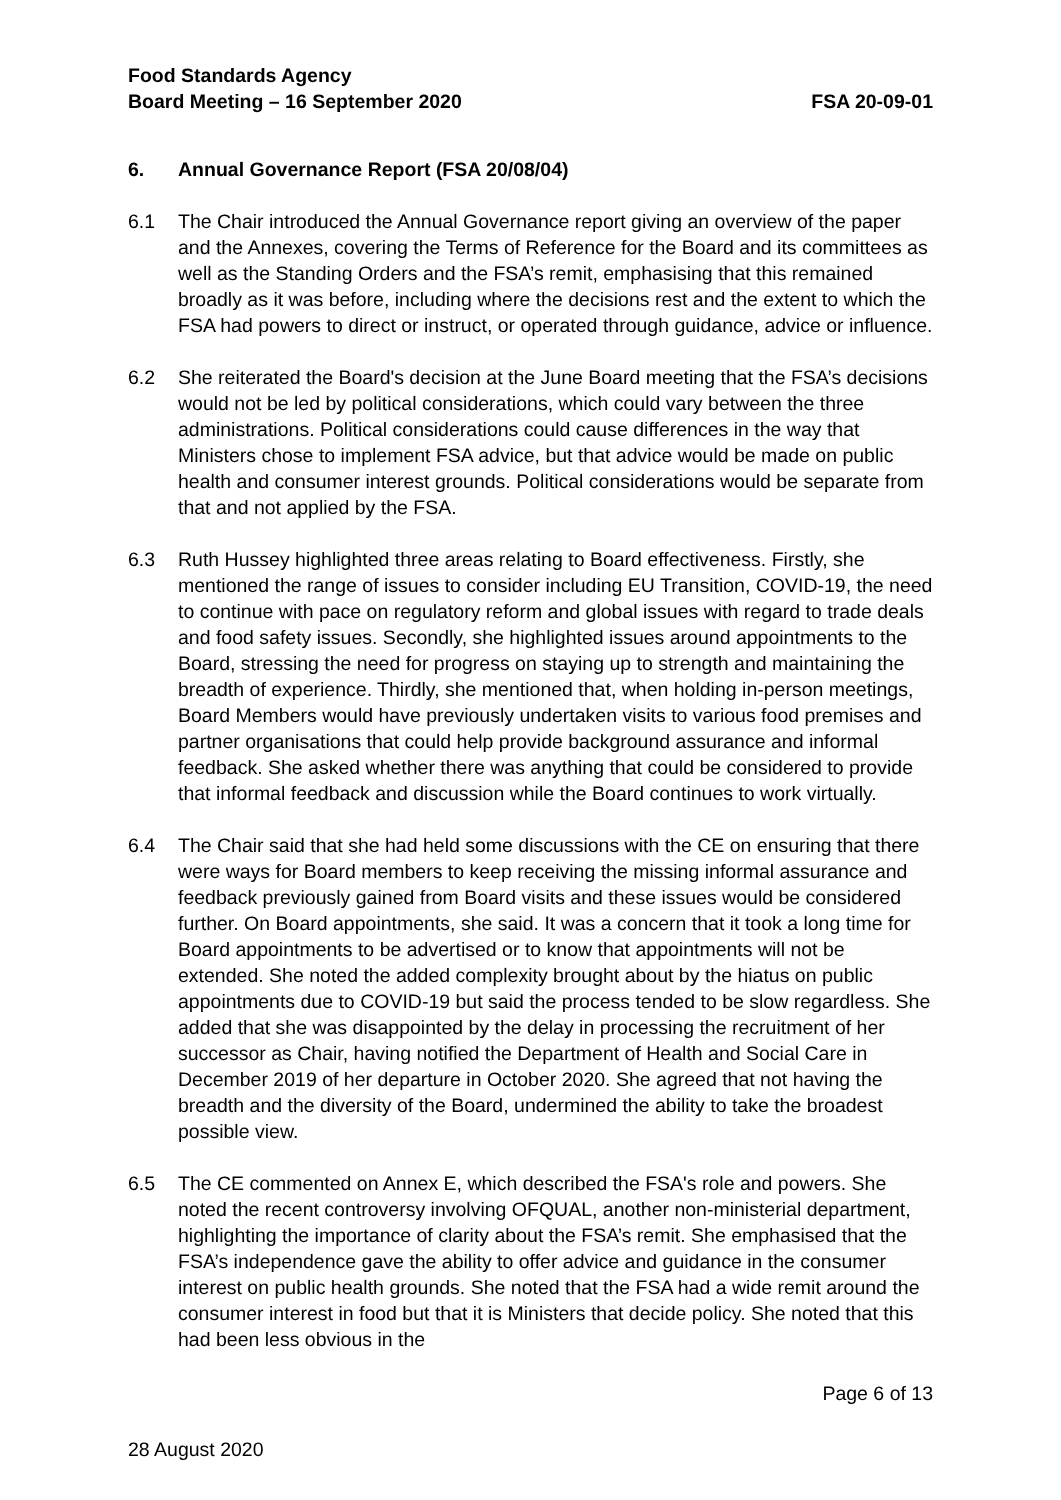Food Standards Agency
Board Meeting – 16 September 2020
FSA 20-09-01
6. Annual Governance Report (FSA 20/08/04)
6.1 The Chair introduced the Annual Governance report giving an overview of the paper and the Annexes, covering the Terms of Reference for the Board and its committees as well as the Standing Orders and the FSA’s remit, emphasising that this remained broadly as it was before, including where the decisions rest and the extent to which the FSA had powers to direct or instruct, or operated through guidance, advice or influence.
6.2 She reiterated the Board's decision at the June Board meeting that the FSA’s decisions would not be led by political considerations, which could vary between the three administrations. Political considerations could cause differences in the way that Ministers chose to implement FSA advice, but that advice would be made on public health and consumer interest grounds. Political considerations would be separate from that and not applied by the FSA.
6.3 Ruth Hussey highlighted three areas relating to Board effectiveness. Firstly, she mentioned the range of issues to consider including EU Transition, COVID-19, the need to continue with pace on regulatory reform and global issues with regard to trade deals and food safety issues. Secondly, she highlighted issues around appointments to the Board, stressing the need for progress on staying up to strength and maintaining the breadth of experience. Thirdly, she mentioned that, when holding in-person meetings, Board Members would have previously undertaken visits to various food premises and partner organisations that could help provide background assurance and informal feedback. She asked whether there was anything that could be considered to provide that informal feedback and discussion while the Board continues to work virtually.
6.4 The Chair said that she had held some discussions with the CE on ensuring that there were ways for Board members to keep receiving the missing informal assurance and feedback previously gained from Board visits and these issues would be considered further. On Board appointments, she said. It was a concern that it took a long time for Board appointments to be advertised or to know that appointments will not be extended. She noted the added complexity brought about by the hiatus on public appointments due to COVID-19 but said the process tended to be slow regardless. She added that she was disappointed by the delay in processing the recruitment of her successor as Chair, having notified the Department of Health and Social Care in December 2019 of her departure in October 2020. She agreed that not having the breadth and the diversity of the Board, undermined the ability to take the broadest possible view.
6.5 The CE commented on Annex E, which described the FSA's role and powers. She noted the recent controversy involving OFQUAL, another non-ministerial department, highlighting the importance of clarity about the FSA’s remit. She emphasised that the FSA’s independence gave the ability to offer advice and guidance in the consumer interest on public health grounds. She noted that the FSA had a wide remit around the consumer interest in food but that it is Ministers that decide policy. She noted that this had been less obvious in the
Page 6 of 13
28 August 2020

§ §

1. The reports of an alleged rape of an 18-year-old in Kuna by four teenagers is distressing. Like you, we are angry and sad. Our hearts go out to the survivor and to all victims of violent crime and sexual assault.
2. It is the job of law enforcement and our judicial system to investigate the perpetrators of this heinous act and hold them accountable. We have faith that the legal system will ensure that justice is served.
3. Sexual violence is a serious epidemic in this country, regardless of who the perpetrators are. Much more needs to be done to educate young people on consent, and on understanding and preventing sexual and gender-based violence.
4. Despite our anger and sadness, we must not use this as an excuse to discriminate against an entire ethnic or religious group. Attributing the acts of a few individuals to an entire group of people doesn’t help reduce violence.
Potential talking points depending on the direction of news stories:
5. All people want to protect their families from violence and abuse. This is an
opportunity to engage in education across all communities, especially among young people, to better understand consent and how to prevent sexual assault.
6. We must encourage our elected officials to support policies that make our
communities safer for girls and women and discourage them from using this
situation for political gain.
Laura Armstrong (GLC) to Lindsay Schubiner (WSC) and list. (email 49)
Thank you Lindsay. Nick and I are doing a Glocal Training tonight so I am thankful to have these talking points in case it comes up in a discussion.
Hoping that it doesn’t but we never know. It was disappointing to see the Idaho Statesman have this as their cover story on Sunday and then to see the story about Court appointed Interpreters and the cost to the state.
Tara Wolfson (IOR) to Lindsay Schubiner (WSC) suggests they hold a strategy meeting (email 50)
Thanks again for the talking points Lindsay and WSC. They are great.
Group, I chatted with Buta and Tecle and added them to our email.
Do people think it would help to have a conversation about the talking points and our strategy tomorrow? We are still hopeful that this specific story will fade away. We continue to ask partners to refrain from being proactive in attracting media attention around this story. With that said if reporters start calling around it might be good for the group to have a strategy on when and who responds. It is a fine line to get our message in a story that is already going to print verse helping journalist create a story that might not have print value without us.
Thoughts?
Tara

§ §

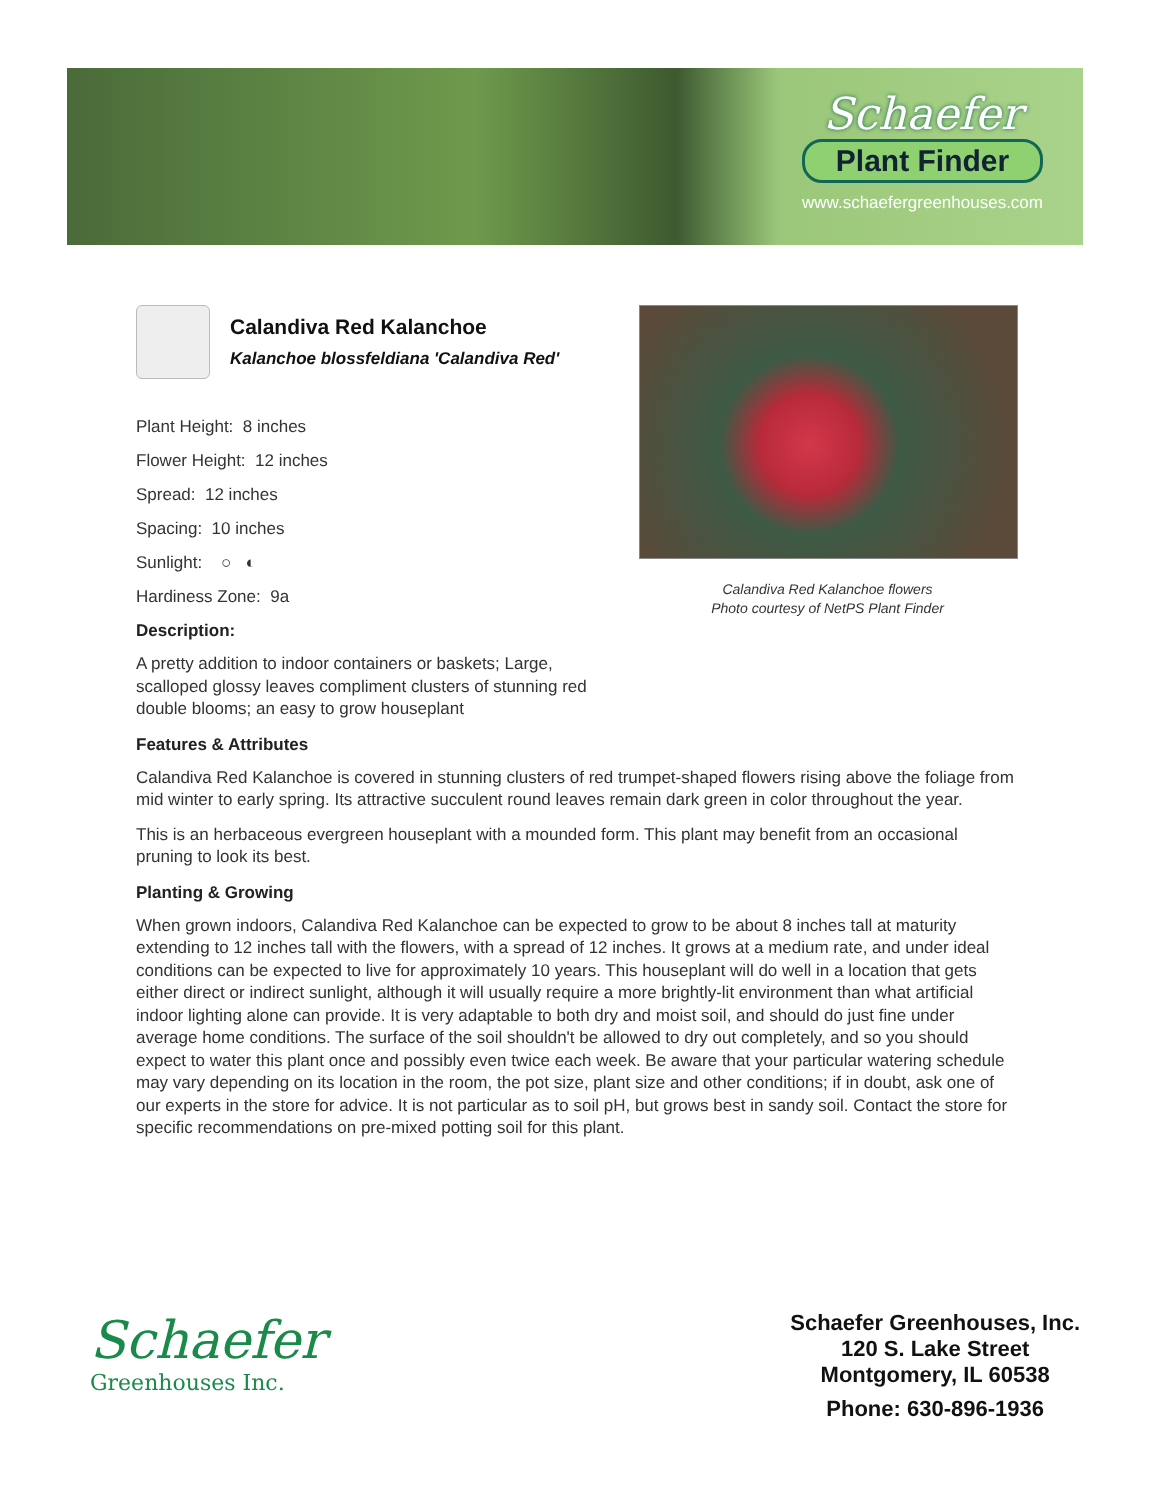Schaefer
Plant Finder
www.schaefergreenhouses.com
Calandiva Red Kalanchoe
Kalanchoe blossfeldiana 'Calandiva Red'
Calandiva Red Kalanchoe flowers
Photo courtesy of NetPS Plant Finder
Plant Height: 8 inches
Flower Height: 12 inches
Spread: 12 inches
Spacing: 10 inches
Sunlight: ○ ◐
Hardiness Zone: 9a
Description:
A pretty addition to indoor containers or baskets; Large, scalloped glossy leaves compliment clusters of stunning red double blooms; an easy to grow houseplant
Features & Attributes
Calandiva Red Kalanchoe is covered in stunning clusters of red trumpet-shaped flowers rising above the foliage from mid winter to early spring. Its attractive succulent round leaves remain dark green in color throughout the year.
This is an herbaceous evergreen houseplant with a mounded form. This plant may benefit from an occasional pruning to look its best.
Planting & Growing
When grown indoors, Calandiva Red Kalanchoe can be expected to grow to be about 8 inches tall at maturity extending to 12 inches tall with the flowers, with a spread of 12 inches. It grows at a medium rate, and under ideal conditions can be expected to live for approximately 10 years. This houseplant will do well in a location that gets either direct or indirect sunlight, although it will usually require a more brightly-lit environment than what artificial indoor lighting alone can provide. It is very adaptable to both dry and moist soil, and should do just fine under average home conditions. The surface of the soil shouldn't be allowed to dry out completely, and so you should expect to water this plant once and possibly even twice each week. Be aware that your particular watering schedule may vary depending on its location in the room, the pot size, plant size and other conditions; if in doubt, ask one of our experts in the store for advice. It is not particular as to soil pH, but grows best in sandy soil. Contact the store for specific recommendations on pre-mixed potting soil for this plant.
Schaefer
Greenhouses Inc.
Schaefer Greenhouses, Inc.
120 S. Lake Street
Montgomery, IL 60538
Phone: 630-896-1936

§ §

:: YOUR GOAL ::
In the listing above, show every line with the word "Annual".

:: ANSWER BOX ::
6. Annual Governance Report (FSA 20/08/04)
6.1 The Chair introduced the Annual Governance report giving an overview of the paper and the Annexes, covering the Terms of Reference for the Board and its committees as well as the Standing Orders and the FSA’s remit, emphasising that this remained broadly as it was before, including where the decisions rest and the extent to which the FSA had powers to direct or instruct, or operated through guidance, advice or influence.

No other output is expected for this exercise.